Kultur / 15.04.2022 • 17:18 Uhr / 3 Minuten Lesezeit
Leidenschaft, Wahnsinn, Wut und Wucht

Erstes Buch von Schauspielerin Stefanie Reinsperger.

Essay Sie hat einen kometengleichen Aufstieg hingelegt. Bereits mit ihrer ersten Rolle am Burgtheater machte Stefanie Reinsperger Furore, wechselte dennoch ans Volkstheater und von dort ans Berliner Ensemble, spielte 2017 und 2018 die Buhlschaft im Salzburger Festspiel-“Jedermann” und ist seit 2020 “Tatort”-Kommissarin. Dass sie nun ein Buch geschrieben hat, ist zweifach außergewöhnlich: Die Schauspielerin ist erst 34. Und sie ist “ganz schön wütend”. So hat Reinsperger ihr Buch auch benannt. Es geht um “Furor, Leidenschaft, Wahnsinn, Wut und Wucht”, die sie in ihr Spiel legt. Um Spielwut. Und um die Wut, die sie aufgrund von Erlebnissen in ihrem Alltag entwickelt hat. “Nichts von dem, was ich schreibe und erlebt habe, ist neu. All das passiert jeden Tag jemandem in dieser unserer Gesellschaft. Und das macht mich wütend! Und ich möchte mir das nicht mehr gefallen lassen. Wir werden uns das nicht mehr gefallen lassen!” Es geht um die Reaktionen der Menschen auf ihre körperliche Erscheinung. “Ich habe längst aufgehört zu zählen, wie oft ich in der U-Bahn schon von unbekannten Menschen – einfach nur im Vorbeigehen, einfach so – als ,fette Sau’ beschimpft wurde.” Es sei “doch immer wieder erstaunlich, dass ein weiblicher, kräftiger, starker Körper als Makel wahrgenommen wird und ein männlicher, dicker Körper als Zeichen von Manneskraft gilt”.

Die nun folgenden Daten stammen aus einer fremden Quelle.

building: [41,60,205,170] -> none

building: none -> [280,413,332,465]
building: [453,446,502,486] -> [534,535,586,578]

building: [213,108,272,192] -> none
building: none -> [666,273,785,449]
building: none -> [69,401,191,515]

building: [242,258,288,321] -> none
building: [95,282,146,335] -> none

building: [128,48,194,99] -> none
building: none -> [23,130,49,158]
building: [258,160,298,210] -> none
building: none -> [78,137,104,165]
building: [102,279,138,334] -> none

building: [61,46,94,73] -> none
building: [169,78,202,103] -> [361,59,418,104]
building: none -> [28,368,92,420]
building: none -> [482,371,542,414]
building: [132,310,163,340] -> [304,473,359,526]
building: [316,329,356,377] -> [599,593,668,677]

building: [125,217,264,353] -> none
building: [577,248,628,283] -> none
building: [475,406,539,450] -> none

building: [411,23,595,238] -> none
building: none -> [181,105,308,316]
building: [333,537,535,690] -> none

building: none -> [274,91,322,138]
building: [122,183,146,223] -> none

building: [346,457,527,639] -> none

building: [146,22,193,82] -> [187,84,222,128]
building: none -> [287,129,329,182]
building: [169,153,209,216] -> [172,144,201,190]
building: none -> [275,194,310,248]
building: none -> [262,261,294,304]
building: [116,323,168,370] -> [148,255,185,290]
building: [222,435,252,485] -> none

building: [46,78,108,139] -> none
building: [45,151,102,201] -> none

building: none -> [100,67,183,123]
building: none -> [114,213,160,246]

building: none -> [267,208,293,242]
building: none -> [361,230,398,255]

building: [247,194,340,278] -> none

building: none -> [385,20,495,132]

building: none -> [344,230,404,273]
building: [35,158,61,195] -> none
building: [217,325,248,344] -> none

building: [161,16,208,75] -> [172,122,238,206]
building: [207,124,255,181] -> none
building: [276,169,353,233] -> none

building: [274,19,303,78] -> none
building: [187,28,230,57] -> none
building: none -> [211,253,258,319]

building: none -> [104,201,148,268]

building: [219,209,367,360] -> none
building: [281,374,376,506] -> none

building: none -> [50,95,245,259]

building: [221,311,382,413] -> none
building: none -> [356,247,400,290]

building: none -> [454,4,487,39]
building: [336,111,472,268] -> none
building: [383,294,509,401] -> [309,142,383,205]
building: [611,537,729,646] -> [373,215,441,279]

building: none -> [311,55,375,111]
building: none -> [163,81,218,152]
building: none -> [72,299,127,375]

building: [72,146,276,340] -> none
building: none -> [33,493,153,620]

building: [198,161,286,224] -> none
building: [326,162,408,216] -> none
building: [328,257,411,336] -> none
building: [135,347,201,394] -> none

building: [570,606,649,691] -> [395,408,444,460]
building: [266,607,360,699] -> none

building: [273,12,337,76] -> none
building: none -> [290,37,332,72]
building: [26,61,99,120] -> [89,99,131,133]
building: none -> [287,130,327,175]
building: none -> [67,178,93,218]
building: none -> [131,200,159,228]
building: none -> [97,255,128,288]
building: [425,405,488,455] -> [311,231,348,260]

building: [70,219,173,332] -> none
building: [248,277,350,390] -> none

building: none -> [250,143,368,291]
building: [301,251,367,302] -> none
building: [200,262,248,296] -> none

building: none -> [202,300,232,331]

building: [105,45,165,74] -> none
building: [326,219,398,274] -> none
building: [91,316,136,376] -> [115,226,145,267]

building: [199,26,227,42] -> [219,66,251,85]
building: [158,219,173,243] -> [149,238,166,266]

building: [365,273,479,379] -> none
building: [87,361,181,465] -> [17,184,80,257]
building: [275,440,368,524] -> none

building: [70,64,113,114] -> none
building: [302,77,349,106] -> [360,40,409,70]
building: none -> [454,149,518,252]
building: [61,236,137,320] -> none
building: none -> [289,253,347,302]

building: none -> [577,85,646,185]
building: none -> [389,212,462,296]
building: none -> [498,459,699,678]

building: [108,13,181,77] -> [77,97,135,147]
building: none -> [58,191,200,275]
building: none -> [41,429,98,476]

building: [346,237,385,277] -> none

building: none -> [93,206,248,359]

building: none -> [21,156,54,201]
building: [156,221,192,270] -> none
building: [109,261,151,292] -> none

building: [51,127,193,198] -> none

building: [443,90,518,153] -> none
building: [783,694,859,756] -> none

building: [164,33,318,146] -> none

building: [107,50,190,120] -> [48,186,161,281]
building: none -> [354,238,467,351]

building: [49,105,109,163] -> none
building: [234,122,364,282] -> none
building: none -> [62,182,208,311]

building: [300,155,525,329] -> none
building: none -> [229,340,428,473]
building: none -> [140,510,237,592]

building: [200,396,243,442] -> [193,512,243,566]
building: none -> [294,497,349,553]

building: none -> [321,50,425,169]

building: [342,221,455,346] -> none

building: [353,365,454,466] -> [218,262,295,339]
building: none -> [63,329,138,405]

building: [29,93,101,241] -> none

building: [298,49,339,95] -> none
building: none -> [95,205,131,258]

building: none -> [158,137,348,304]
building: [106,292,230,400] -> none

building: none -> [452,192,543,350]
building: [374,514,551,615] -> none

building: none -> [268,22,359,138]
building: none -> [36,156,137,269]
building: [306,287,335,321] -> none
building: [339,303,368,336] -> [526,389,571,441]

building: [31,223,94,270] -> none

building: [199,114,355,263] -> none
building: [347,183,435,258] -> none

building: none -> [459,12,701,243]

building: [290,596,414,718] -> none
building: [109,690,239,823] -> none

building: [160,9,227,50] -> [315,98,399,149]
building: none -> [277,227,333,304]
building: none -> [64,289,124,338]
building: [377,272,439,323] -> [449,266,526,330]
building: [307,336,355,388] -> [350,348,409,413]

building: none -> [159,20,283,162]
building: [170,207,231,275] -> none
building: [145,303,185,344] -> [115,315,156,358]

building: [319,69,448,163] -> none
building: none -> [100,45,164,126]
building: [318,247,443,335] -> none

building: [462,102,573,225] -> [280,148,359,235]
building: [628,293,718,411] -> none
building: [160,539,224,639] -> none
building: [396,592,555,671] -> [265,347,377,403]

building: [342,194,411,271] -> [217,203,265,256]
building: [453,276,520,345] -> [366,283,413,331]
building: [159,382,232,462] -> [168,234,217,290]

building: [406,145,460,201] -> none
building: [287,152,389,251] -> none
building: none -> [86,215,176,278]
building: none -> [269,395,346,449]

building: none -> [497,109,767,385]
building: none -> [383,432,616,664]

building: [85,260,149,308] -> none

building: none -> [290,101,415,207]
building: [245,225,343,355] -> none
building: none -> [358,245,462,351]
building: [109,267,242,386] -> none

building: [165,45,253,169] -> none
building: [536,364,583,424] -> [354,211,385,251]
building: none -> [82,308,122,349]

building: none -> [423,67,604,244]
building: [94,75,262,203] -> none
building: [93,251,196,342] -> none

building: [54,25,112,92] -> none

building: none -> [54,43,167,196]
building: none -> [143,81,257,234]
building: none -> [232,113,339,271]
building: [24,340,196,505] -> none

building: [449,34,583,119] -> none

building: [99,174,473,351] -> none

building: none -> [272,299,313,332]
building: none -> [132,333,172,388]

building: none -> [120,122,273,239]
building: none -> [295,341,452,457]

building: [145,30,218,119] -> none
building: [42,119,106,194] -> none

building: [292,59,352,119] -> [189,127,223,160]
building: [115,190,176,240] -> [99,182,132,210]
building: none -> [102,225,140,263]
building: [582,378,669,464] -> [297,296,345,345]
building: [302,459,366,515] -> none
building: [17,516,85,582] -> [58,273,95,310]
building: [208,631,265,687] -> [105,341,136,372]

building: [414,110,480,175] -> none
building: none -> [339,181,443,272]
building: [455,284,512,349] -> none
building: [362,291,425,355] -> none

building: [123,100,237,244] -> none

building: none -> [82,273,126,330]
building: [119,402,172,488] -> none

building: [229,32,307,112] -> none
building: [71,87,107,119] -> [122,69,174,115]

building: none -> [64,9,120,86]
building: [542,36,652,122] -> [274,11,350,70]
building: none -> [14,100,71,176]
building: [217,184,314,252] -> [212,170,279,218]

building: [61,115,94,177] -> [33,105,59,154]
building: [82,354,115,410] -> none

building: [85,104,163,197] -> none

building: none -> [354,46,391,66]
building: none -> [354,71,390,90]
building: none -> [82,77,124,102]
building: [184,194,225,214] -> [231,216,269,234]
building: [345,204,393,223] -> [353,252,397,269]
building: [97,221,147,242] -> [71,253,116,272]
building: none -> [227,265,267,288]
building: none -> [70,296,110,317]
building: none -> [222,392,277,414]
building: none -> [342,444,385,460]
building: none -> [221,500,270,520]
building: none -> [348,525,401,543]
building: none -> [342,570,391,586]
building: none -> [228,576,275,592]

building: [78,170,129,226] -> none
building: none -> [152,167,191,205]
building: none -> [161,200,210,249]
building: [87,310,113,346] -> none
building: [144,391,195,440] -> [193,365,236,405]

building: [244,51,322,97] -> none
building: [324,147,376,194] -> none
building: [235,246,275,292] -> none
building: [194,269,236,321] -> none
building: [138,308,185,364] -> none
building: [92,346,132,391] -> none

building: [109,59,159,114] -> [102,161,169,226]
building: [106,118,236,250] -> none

Es gibt auch die Erinnerungen an die Kindheit und an das Nachspielen der Lieblingsmärchen. In der Folge gibt es einige witzige Dialoge zwischen zwei Druckkochtöpfen, Auszucker nach einer Vorstellung, bei der ein wichtiges Video ausfällt, ein anderes Mal wegen des Kommentars eines Mannes über ihr Salzburger Kleid, Kommentare gegen Femizide, Vergewaltigungen und männliche Übergriffe aller Art.

“Ganz schön wütend”, Stefanie Reinsperger, Molden Verlag, 176 Seiten.